Walter takes his inspiration from Marty Peters, a Detroit UPS driver who retired after 63 years on the job. “He’s my idol,” Walter says.
He also remembers meeting UPS founder Jim Casey in the 80s while driving on the New Jersey Turnpike.
“I had stopped for a break and a limousine pulled up to my truck. A man stepped out and said his boss wanted to speak with me. Then I saw Jim Casey and he asked me if I liked my job. I said no. I told him ‘I love my job.’”
For Walter, that passion comes with an understanding of the difficulties he has had to face during his career.
“When I started loading trucks in ‘67, there weren’t too many African Americans working at UPS,” he says. In 1968 he was drafted and spent three years as a military police officer at Fort Hood. After his service, he returned to UPS as a driver.

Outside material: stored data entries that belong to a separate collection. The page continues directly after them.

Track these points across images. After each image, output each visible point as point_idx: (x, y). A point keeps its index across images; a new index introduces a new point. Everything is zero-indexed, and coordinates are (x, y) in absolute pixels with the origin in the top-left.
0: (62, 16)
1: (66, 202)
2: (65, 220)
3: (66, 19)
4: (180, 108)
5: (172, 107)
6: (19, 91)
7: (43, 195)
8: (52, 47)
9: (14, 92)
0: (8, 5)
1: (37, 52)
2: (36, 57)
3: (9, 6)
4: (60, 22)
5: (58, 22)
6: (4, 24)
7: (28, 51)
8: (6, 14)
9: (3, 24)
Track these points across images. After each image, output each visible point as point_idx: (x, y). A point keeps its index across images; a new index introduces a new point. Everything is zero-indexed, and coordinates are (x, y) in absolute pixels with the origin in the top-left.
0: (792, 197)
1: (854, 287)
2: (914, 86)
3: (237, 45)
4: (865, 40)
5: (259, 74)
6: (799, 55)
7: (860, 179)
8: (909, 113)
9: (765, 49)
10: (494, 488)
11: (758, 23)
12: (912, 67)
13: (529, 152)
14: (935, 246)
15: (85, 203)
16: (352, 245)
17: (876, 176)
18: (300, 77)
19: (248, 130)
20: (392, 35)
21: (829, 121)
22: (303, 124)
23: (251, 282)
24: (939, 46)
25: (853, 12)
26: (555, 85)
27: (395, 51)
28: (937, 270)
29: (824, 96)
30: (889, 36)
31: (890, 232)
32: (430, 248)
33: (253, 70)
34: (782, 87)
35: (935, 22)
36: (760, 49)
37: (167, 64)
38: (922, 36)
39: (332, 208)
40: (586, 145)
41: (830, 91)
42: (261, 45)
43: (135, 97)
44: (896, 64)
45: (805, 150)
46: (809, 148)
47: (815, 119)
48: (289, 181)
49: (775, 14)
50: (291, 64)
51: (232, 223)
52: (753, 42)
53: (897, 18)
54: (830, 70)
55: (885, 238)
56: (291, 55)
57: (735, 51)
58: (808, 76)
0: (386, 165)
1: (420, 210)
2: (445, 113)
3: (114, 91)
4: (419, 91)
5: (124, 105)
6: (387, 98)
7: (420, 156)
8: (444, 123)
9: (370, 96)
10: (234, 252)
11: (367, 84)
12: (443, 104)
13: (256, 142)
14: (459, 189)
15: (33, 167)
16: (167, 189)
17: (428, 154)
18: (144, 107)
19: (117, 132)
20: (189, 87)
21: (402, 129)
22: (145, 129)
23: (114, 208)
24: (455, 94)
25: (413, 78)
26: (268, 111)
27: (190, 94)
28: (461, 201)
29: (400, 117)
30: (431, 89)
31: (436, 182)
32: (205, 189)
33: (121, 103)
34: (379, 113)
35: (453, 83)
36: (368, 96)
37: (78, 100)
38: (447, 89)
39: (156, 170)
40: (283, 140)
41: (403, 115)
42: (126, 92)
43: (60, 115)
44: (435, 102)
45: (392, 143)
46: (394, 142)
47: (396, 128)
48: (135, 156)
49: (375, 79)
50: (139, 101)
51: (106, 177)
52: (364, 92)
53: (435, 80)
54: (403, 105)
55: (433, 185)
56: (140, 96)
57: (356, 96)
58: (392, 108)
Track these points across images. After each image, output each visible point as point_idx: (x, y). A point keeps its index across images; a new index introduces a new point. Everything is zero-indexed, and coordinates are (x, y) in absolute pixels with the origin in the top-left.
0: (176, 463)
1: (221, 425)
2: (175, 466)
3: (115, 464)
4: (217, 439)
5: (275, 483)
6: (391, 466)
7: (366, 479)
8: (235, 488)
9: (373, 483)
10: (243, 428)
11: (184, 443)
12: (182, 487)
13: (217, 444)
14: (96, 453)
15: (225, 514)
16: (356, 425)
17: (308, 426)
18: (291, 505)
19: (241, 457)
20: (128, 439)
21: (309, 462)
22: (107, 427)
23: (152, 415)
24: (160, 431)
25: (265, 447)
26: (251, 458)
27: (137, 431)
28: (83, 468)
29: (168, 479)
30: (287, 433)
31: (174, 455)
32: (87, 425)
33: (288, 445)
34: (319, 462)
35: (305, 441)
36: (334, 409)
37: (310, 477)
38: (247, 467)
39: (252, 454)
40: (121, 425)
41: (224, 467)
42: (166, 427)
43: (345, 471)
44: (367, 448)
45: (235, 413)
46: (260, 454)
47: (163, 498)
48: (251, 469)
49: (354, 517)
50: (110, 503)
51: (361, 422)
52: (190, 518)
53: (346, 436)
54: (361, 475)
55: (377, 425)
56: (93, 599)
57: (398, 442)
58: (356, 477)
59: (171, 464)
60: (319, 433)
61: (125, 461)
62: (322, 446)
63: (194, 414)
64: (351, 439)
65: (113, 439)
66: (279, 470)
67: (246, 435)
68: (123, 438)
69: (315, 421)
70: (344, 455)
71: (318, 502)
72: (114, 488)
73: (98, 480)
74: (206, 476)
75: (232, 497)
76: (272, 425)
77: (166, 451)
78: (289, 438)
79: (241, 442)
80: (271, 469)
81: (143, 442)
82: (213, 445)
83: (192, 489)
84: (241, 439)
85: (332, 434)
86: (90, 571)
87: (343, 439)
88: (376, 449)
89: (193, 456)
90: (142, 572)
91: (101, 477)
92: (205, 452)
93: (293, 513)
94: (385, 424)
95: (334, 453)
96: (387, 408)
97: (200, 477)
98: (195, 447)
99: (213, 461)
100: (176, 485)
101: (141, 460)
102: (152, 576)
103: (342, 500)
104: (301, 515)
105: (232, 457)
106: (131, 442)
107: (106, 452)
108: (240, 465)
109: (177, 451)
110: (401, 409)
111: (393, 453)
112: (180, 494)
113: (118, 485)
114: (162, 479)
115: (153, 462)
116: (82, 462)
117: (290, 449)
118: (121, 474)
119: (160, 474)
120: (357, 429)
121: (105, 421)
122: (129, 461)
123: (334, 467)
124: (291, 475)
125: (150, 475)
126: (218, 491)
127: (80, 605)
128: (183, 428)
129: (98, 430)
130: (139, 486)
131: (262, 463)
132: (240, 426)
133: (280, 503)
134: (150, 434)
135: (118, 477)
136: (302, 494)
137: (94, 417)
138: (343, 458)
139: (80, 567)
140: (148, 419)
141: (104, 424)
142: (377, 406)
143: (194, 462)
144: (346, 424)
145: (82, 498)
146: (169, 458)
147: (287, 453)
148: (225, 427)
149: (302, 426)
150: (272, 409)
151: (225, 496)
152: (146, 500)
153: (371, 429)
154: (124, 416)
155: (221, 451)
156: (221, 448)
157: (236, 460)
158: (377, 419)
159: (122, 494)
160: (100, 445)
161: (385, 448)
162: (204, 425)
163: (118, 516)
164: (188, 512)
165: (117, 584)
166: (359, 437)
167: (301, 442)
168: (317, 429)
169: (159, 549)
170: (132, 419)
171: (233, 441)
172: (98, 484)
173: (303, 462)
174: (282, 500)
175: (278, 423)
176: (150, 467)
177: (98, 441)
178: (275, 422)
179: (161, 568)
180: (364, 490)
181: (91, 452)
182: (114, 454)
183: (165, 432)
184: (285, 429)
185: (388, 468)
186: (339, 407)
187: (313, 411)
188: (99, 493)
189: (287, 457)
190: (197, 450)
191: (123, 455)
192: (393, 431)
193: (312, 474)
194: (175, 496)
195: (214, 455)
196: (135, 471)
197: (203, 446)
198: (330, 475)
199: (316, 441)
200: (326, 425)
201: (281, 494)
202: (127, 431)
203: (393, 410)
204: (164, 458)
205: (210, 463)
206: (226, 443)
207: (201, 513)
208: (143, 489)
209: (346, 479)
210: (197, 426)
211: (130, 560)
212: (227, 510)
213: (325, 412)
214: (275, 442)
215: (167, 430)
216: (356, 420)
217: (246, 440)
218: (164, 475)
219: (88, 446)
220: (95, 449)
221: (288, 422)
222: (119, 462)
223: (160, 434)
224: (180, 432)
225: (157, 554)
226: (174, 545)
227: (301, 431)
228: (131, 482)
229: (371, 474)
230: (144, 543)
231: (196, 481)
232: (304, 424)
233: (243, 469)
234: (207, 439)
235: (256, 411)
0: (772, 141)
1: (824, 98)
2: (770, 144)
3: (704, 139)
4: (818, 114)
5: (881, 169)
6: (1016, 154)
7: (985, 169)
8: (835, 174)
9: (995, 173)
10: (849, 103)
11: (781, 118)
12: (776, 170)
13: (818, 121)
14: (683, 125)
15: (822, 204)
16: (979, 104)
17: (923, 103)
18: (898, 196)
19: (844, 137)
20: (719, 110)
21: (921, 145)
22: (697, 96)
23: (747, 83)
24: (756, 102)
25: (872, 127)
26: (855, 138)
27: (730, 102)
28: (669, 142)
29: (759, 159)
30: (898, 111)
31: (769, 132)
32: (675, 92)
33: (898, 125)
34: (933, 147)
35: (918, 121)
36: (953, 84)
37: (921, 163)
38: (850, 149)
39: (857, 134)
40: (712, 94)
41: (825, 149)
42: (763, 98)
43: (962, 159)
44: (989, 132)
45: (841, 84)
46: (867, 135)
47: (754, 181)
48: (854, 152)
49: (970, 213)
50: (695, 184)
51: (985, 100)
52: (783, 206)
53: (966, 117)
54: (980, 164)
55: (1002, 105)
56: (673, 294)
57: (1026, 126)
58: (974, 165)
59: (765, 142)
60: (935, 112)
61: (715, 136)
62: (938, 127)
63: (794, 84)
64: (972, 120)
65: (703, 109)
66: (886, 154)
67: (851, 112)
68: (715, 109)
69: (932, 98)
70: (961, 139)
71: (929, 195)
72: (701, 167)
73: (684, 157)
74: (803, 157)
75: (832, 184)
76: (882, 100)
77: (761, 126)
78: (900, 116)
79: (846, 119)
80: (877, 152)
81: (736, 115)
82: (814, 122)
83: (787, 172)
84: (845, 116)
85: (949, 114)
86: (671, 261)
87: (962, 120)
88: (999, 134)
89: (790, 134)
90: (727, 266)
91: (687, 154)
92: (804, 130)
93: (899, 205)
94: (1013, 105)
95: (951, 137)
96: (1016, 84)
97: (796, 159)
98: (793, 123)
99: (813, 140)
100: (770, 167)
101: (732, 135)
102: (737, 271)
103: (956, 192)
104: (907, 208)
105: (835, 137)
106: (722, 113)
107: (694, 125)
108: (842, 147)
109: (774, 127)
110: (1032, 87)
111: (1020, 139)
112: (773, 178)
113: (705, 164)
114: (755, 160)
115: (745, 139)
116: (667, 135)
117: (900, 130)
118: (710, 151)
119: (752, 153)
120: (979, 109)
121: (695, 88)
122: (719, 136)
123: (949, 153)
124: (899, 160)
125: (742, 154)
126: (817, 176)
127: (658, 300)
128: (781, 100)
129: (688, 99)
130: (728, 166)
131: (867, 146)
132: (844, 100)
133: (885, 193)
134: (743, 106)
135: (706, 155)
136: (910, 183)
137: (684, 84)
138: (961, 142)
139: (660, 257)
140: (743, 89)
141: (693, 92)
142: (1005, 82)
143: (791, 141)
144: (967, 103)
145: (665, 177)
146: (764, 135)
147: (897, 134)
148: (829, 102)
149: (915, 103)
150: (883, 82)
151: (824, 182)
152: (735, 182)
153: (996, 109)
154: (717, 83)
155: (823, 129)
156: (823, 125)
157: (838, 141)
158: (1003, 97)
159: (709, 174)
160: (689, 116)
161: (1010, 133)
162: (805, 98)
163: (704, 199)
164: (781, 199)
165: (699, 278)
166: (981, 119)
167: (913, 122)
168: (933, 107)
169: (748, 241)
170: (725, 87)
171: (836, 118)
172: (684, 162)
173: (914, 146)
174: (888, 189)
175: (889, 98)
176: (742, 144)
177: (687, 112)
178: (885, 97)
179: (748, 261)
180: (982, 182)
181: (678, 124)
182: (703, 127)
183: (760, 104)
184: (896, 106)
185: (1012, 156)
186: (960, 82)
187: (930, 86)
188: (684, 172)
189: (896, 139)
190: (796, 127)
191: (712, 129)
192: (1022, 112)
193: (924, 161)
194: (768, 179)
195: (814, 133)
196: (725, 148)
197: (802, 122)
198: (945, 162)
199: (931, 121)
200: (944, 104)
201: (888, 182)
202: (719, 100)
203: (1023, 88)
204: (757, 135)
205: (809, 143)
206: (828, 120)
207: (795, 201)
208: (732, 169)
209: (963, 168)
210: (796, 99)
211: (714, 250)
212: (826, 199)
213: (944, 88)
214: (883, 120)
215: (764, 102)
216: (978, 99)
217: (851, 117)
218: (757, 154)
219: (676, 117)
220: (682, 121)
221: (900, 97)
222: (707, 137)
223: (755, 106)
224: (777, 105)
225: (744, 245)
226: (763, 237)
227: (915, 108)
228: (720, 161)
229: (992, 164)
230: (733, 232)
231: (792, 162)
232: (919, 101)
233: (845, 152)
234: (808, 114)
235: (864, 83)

“There were more African Americans working at UPS when I came back,” Walter remembers.
But there were still challenges. Walter recalls a supervisor who wanted him taken off the road because he believed driving was a white man’s job.
“The Teamsters filed a grievance and got me paid for the work I missed because of that prejudiced manager. I got a lot more respect once the Teamsters came down on them,” Walter says.
“It’s not easy as a black man, but when I wear my UPS uniform I feel respected and honored,” he adds.